Bread and Circuses

March 2019 View more

What follows is a short list of things one is unlikely to encounter in most of the eateries operated by the veteran Francesca’s Restaurant Group (including the company’s two long-standing Italian outlets in Naperville):

  • Complimentary headwear
  • A Technicolor cocktail featuring floating hibiscus petals served in a glass the size of a fishbowl
  • A wisecracking animatronic donkey mounted above the bar (think of an equine version of Billy Bass)
  • A three-pound entrée that can be enjoyed for free if eaten in less than 12 minutes
  • A cowboy mannequin using a mock urinal—in the women’s restroom

But all of the above figure prominently in the colorfully distinctive scene at Fat Rosie’s Taco & Tequila Bar, the second incarnation (after the original in Frankfort) of the Francesca’s take on a Mexican street festival. Far removed from the white-tablecloth-and-candlelight aesthetic of La Sorella di Francesca a few blocks away and Francesca’s Passagio in south Naperville, Fat Rosie’s—named for a portly burro (no body-shaming on that third basket of chips and salsa here)—is clearly meant to evoke a party as much as a meal.

Fiesta, Forever
Snugly and raucously situated in a compact space just west of North Central College (a spot that formerly housed one of the casualties of Naperville’s Great Neapolitan Pizza Wars), Fat Rosie’s wears its good-food-and-good-times atmosphere proudly and unapologetically on its brightly colored sleeve. There should be no misunderstanding: This is not the place for your quiet, romantic dinner for two … unless, of course, said intimate plans generally include sombreros and tequila shots.

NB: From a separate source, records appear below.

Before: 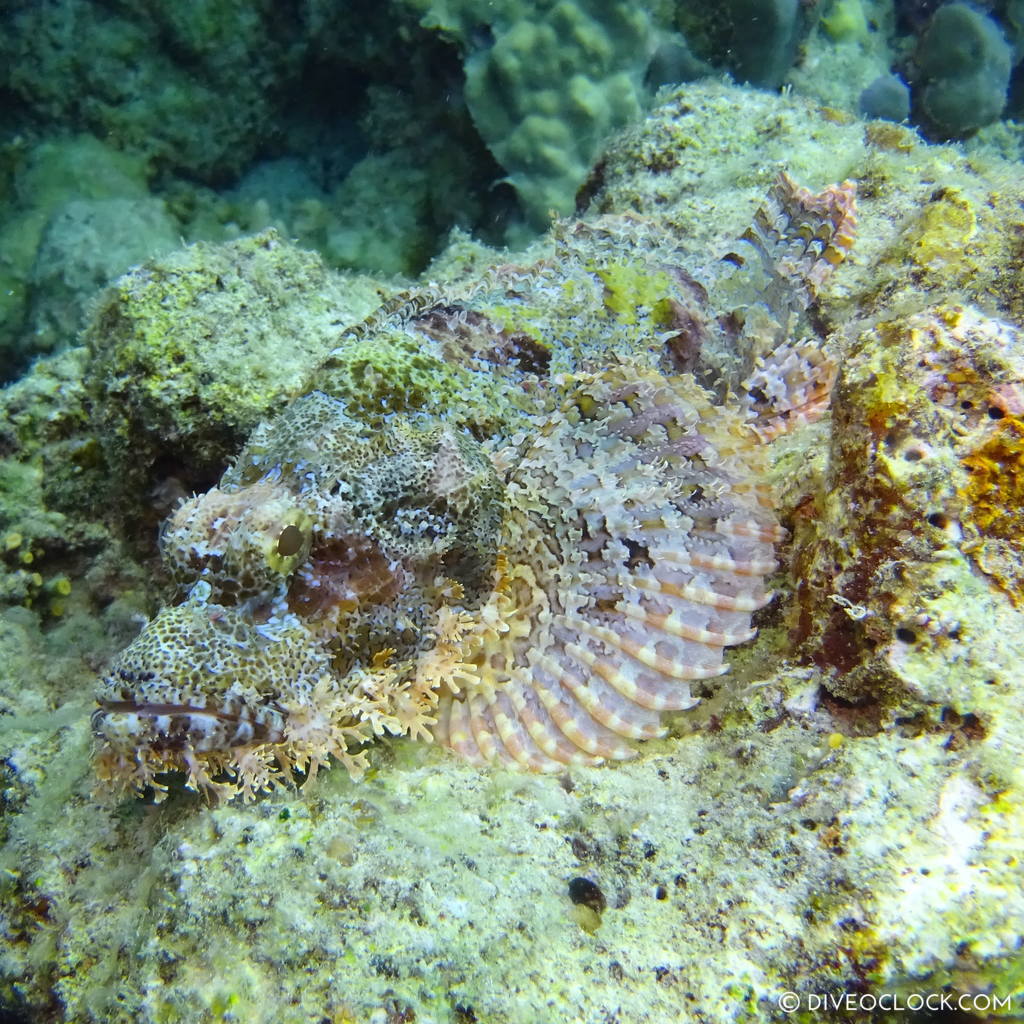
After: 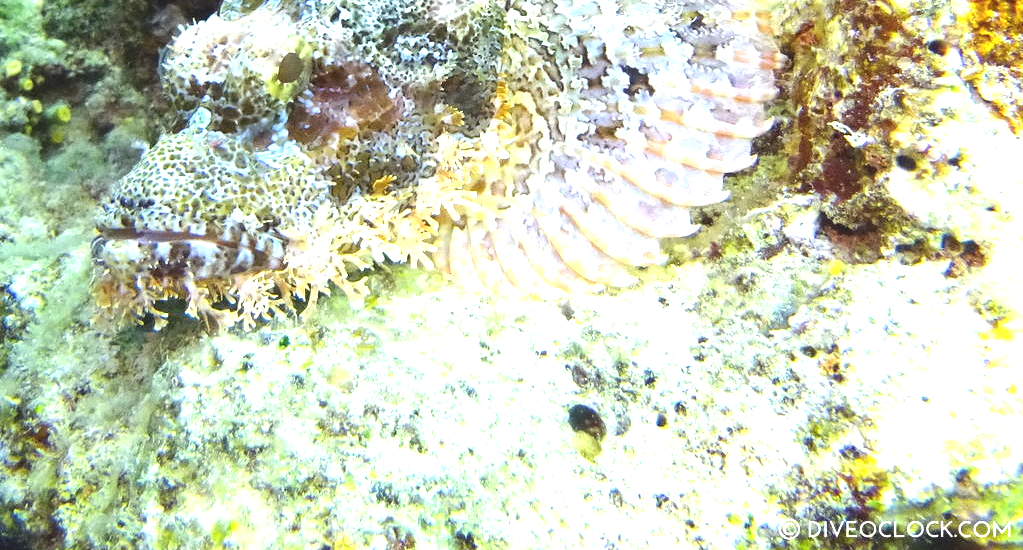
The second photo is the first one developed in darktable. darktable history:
grain: coarseness 0.09 ISO
exposure: black level correction -0.002, exposure 1.35 EV, compensate highlight preservation false
crop and rotate: top 46.237%
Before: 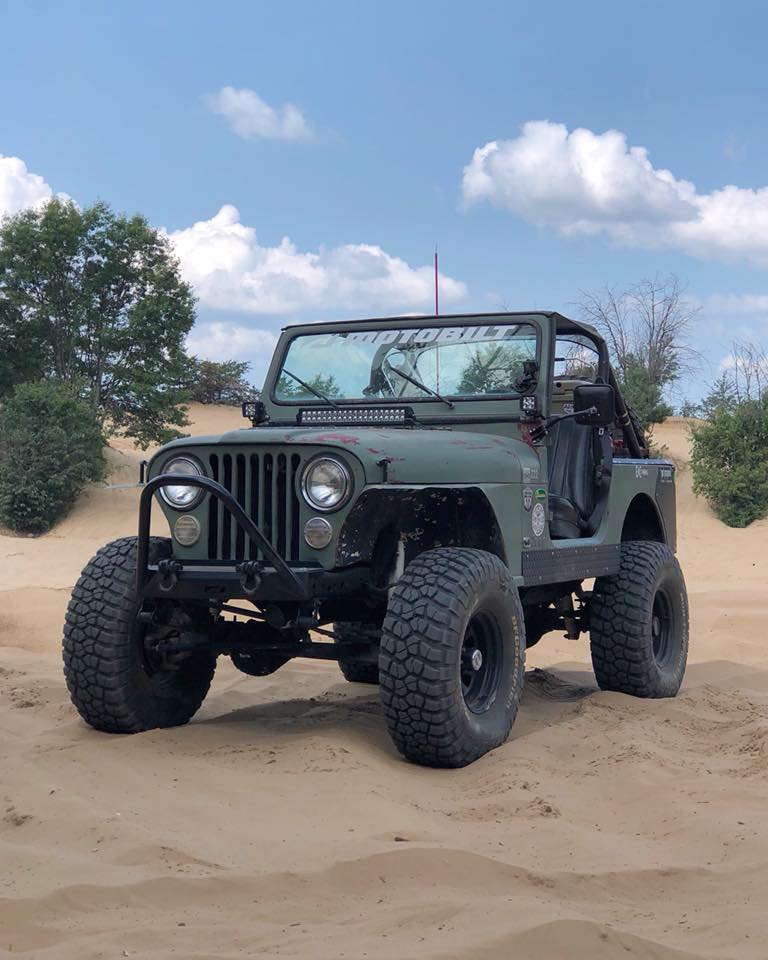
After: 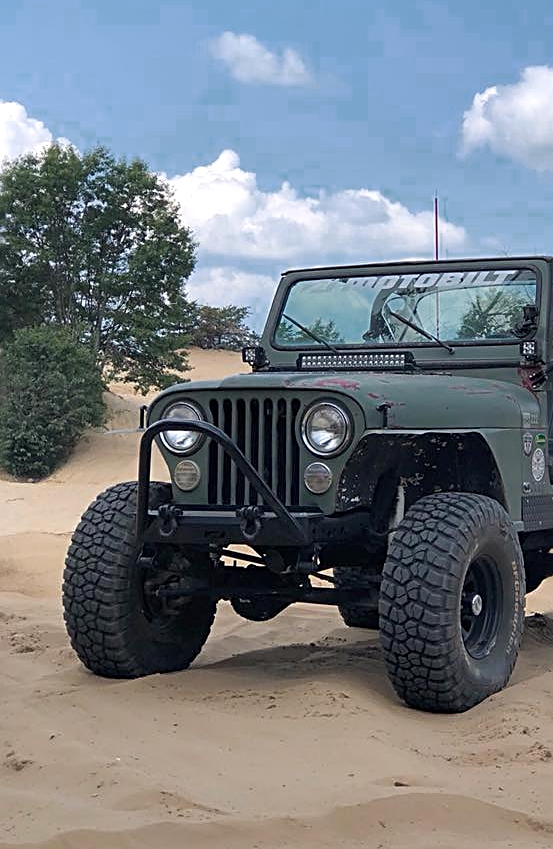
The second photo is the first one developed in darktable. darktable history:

Fortunately, though, the Francesca’s folks didn’t forget their commitment to the good old-fashioned Italian ethos of top-notch hospitality and quality cuisine when they decided to hop continents and concepts. Because for all of the over-the-top decor and exaggerated focus on fun, it’s clear that the Fat Rosie’s crew is very serious about turning out Mexican classics that are anything but a joke.

Takin’ It to the Streets
The aforementioned three-pound burrito aside, the star of this show is the humble taco—the ultimate Mexican street food, here crafted to be hand-size and elevated by a wide variety of tasty options and occasionally unexpected ingredients (crispy cauliflower and tomatillo jam, anyone?). But with tastes that lean toward the standards, I eventually found myself staring down the power trio of an excellent al pastor, a formidable carne asada, and a solid pescado (battered and fried on this night). If I had to play favorites, the al pastor was the clear leader of this band, with just the right balance of juicy pork, grilled pineapple, crunchy onion, and fresh cilantro.

Branching out a bit further on the menu beyond an order of the housemade guacamole (which we naturally felt compelled to sample, and was a bit heavy on the lime, but otherwise quite good), we also shared an order of the chicken enchiladas in a dark, rich mole. But fellow entrée choices like the tempting torta cubana and salmon poblano would have to wait for another visit, as we were reaching capacity—not near enough, however, that we were willing to pass on dessert. Because who passes on dessert at a party?

On this night, that meant a one-two punch of chocolate cake with vanilla flan, and a plate of dense cinnamon-sugar doughnut holes that should, at some point (if there’s any justice in this world), go head to head against the greasy sugar bombs they’re bagging over at Empire for the title of Best Way to Blow Your Diet in Downtown Naperville. I’m not sure if I ever fully warmed to that singing donkey over the bar, but she would have had to insult me personally and viciously, by name, repeatedly, to get me to walk out on the al pastor and those doughnuts.